"""

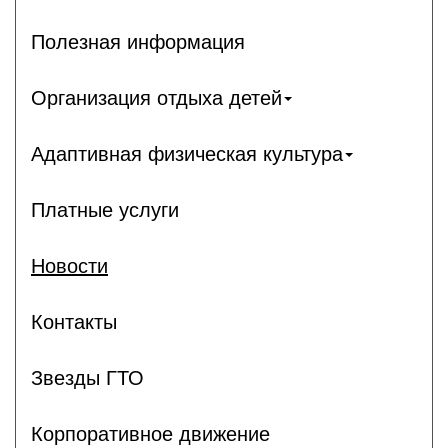
Полезная информация
Организация отдыха детей
Адаптивная физическая культура
Платные услуги
Новости
Контакты
Звезды ГТО
Корпоративное движение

"""

DIRECTIONS - The answer should be the complete listing, set down exactly, without pictures.

SOLUTION TO THIS PROBLEM -
Полезная информация
Организация отдыха детей
Адаптивная физическая культура
Платные услуги
Новости
Контакты
Звезды ГТО
Корпоративное движение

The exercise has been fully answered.